WW1 Canadian VC recipient Cecil John Kinross
- Foreign & Commonwealth Office
- Part of:
- Archive commemorating overseas WW1 Victoria Cross recipients and Canada
- First published:
- 20 June 2016
The story of Canadian First World War Victoria Cross recipient Cecil John Kinross.
70 men from Canada received the Victoria Cross, Britain’s highest award for gallantry, during the First World War. As part of the Centenary Commemorations the people of the United Kingdom marked their gratitude to those courageous men by presenting a bronze memorial plaque to their home country engraved with their names.

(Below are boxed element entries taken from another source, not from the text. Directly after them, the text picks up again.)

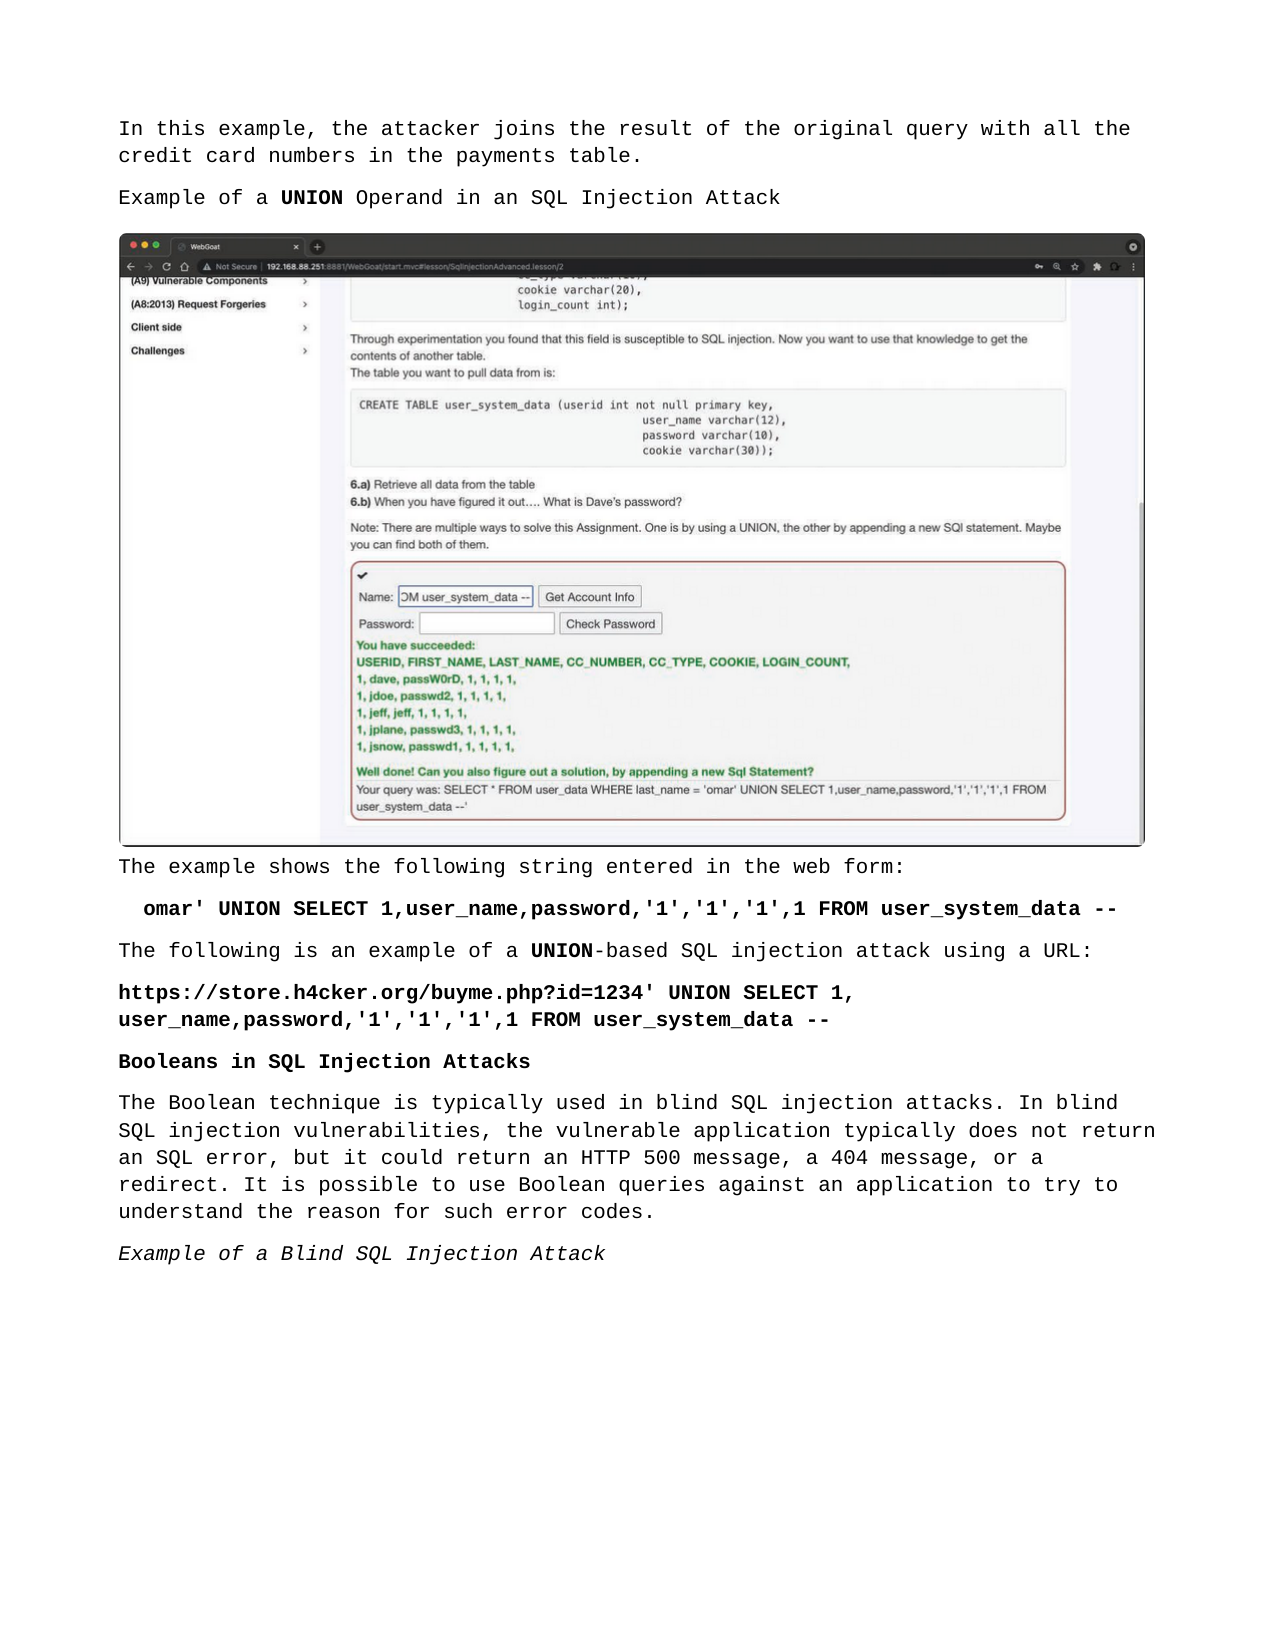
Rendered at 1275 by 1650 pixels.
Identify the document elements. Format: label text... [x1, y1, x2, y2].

text The example shows the following string entered in the web form: [118, 853, 1157, 880]
text The Boolean technique is typically used in blind SQL injection attacks. In blind SQL injection vulnerabilities, the vulnerable application typically does not return an SQL error, but it could return an HTTP 500 message, a 404 message, or a redirect. It is possible to use Boolean queries against an application to try to understand the reason for such error codes. [118, 1092, 1157, 1225]
text The following is an example of a UNION-based SQL injection attack using a URL: [118, 940, 1157, 963]
text In this example, the attacker joins the result of the original query with all the credit card numbers in the payments table. [118, 118, 1157, 169]
text omar' UNION SELECT 1,user_name,password,'1','1','1',1 FROM user_system_data -- [118, 898, 1157, 922]
text Booleans in SQL Injection Attacks [118, 1051, 1157, 1074]
text Example of a UNION Operand in an SQL Injection Attack [118, 187, 1157, 211]
text https://store.h4cker.org/buyme.php?id=1234' UNION SELECT 1, user_name,password,'1','1','1',1 FROM user_system_data -- [118, 982, 1157, 1032]
text Example of a Blind SQL Injection Attack [118, 1243, 1157, 1267]
picture [118, 228, 1157, 853]
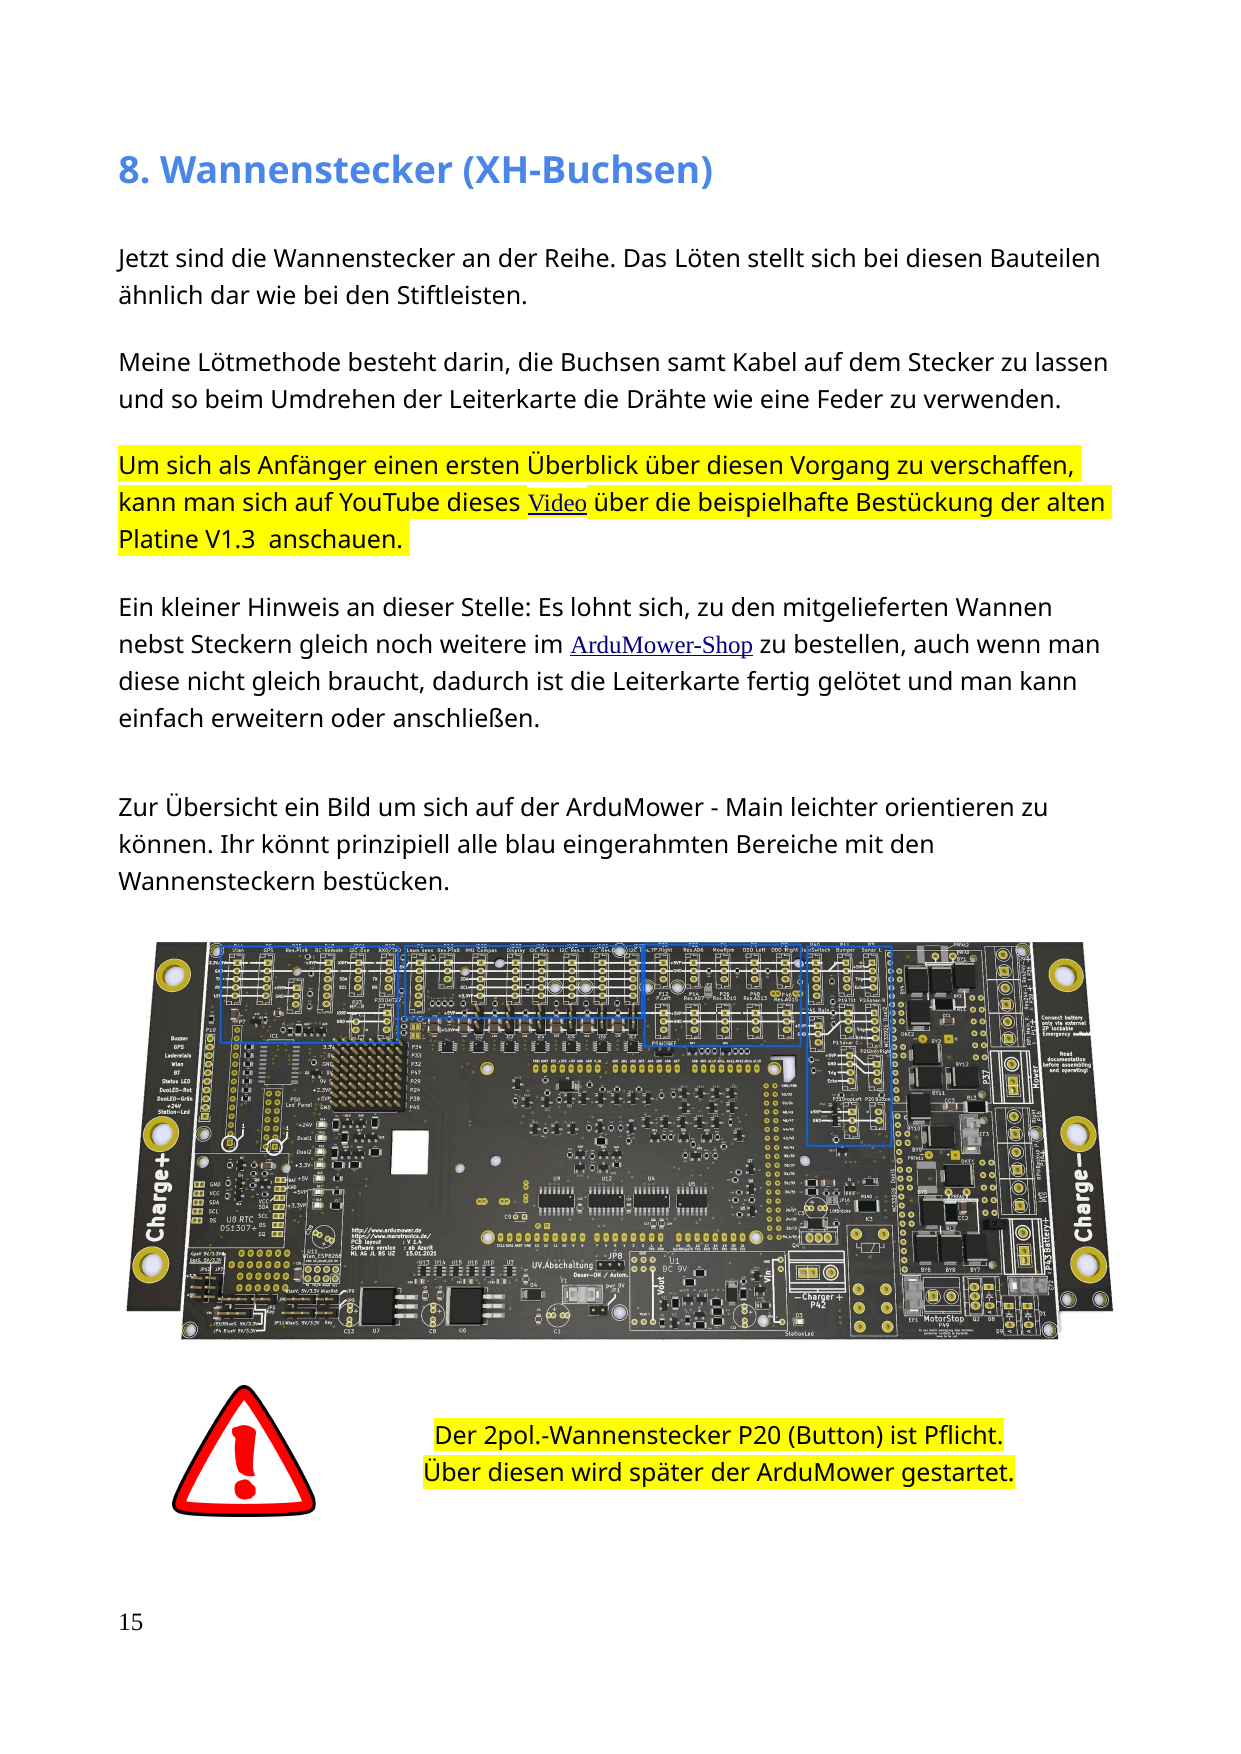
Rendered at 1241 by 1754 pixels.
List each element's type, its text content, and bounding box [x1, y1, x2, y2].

text Ein kleiner Hinweis an dieser Stelle: Es lohnt sich, zu den mitgelieferten Wannen nebst Steckern gleich noch weitere im ArduMower-Shop zu bestellen, auch wenn man diese nicht gleich braucht, dadurch ist die Leiterkarte fertig gelötet und man kann einfach erweitern oder anschließen. [118, 586, 1122, 735]
text Jetzt sind die Wannenstecker an der Reihe. Das Löten stellt sich bei diesen Bauteilen ähnlich dar wie bei den Stiftleisten. [118, 238, 1122, 312]
picture [172, 1385, 316, 1517]
picture [115, 936, 1119, 1348]
text Der 2pol.-Wannenstecker P20 (Button) ist Pflicht. Über diesen wird später der ArduMower gestartet. [316, 1414, 1122, 1489]
text Um sich als Anfänger einen ersten Überblick über diesen Vorgang zu verschaffen, kann man sich auf YouTube dieses Video über die beispielhafte Bestückung der alten Platine V1.3 anschauen. [118, 445, 1122, 556]
text Meine Lötmethode besteht darin, die Buchsen samt Kabel auf dem Stecker zu lassen und so beim Umdrehen der Leiterkarte die Drähte wie eine Feder zu verwenden. [118, 342, 1122, 416]
subtitle 8. Wannenstecker (XH-Buchsen) [118, 143, 1122, 194]
text [118, 1414, 172, 1489]
text Zur Übersicht ein Bild um sich auf der ArduMower - Main leichter orientieren zu können. Ihr könnt prinzipiell alle blau eingerahmten Bereiche mit den Wannensteckern bestücken. [118, 787, 1122, 898]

The plaque is now displayed at the British High Commission Ottawa. This archive tells their stories.
Name: Cecil John Kinross
DOB: 17 February 1895
Place of Birth: Uxbridge, England
Date of Action: 30 October 1917
Place of Action: Passchendaele, Belgium
Regiment: 49th Infantry Battalion, Canadian Expeditionary Force
Cecil Kinross was born in Uxbridge, England, on 17 February 1895 but moved to Alberta, Canada, with his family when he was sixteen where they began farming. During the First World War, he fought with the 49th Infantry Battalion of the Canadian Expeditionary Force.
Private Kinross was awarded the Victoria Cross for his bravery on 30 October 1917, near Passchendaele in Belgium. His citation states:
For most conspicuous bravery in action during prolonged and severe operations. Shortly after the attack was launched, the company to which he belonged came under intense artillery fire, and further advance was held up by a very severe fire from an enemy machine gun. Pte. Kinross, making a careful survey of the situation, deliberately divested himself of all his equipment save his rifle and bandolier and, regardless of his personal safety, advanced alone over the open ground in broad daylight, charged the enemy machine gun, killing the crew of six, and seized and destroyed the gun. His superb example and courage instilled the greatest confidence in his company, and enabled a further advance of 300 yards to be made and a highly important position to be established.Throughout the day he showed marvellous coolness and courage, fighting with the utmost aggressiveness against heavy odds until seriously wounded.
Kinross survived the war and returned to the family farm. He died in 1957 in Lougheed, Alberta. Mount Kinross in the Rocky Mountains of Alberta was named in his honour.